Objective
Count the lines in the listing below that contain the string "collectors", and give only the number.

Lines of data
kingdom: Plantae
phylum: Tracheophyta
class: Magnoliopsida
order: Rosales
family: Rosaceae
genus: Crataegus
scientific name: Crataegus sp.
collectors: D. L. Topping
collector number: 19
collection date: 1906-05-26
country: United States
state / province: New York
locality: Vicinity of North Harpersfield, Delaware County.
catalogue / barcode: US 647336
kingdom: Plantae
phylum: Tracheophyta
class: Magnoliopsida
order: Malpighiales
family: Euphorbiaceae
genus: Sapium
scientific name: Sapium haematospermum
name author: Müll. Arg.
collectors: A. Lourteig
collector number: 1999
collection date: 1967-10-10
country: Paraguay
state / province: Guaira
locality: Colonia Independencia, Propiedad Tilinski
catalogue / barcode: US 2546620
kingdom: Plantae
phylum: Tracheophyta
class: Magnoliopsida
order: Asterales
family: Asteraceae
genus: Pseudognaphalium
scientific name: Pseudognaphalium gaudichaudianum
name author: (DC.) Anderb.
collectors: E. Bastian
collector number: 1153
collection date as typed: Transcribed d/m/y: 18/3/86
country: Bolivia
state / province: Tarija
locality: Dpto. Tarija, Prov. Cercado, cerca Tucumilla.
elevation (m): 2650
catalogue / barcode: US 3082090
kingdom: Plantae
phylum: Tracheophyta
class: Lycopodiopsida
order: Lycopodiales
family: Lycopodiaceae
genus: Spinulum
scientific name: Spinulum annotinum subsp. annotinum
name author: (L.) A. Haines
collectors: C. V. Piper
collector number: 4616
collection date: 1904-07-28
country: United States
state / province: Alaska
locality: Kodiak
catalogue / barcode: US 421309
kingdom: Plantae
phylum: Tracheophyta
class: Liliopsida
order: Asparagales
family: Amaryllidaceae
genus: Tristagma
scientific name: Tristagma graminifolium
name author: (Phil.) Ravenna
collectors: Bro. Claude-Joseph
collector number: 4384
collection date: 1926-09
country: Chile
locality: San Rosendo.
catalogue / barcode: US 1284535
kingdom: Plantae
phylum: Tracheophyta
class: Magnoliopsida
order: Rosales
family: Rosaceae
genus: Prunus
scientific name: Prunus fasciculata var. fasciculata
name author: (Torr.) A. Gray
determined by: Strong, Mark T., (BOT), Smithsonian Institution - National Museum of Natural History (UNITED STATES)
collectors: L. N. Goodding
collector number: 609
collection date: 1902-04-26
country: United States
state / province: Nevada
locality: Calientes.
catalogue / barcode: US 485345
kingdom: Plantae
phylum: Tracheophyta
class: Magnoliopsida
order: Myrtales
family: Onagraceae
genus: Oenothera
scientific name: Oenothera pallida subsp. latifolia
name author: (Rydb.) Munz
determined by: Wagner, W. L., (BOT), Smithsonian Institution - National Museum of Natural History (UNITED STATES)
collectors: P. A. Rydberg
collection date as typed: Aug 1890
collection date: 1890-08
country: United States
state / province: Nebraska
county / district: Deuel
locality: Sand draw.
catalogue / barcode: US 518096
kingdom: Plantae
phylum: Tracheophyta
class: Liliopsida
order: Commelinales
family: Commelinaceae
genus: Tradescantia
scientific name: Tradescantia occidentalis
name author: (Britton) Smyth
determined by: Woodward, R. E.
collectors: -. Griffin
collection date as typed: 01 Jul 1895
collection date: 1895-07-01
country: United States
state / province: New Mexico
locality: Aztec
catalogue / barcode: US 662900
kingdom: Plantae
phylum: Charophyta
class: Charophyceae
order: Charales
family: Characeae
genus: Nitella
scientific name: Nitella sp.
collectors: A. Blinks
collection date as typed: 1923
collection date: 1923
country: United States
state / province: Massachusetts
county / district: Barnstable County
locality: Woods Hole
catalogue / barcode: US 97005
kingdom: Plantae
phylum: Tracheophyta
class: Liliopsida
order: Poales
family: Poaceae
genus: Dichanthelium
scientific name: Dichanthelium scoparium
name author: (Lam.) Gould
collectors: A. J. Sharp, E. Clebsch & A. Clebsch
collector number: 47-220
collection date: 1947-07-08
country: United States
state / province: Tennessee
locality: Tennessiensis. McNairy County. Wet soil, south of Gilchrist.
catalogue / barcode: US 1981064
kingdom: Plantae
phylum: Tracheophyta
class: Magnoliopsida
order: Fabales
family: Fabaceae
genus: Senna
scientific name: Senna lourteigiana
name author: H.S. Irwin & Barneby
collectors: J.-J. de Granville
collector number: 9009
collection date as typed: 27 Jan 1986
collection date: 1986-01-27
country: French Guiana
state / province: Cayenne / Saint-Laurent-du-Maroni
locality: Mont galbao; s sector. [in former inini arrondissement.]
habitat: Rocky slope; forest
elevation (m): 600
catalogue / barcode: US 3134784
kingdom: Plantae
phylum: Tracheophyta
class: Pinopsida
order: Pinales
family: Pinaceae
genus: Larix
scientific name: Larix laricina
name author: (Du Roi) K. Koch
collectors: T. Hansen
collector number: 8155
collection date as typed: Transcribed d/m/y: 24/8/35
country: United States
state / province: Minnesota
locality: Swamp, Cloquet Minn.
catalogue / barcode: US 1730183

Solution below
12